[PATCH v2 mptcp-next] selftests: mptcp: fix diag instability

Paolo Abeni posted 1 patch 2 years, 1 month ago
Patches applied successfully (tree, apply log)
git fetch https://github.com/multipath-tcp/mptcp_net-next tags/patchew/db50196c67b30e7b89d241faffc78e5ffbb04e83.1643976999.git.pabeni@redhat.com
Maintainers: Shuah Khan <shuah@kernel.org>, Mat Martineau <mathew.j.martineau@linux.intel.com>, "David S. Miller" <davem@davemloft.net>, Jakub Kicinski <kuba@kernel.org>, Matthieu Baerts <matthieu.baerts@tessares.net>
tools/testing/selftests/net/mptcp/diag.sh | 44 +++++++++++++++++++----
1 file changed, 37 insertions(+), 7 deletions(-)
[PATCH v2 mptcp-next] selftests: mptcp: fix diag instability
Posted by Paolo Abeni 2 years, 1 month ago
Instead of waiting for an arbitrary amount of time for the MPTCP
MP_CAPABLE handshake to complete, explicitly wait for the relevant
socket to enter into the established status.
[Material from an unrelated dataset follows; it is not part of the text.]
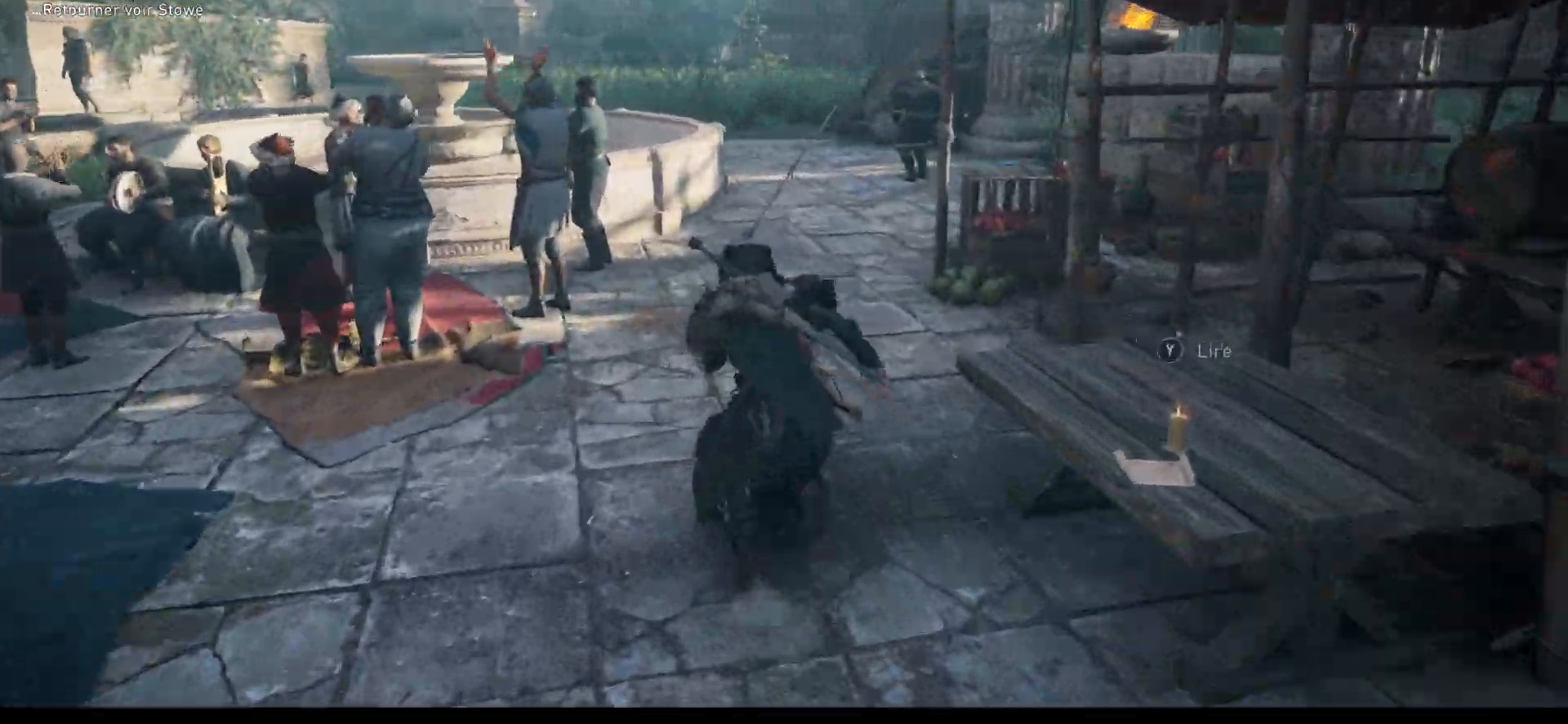
{"buttons": [], "left_stick": "up", "right_stick": "right", "events": [[467, "right_stick", "right"]]}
Additionally let the data transfer application use the slowest
transfer mode available (-r), to cope with very slow host, or
high jitter caused by hosting VMs.

Signed-off-by: Paolo Abeni <pabeni@redhat.com>
---
v1 -> v2:
 - use wait_for_ instead larger sleep
 - hopefully better commit message
---
 tools/testing/selftests/net/mptcp/diag.sh | 44 +++++++++++++++++++----
 1 file changed, 37 insertions(+), 7 deletions(-)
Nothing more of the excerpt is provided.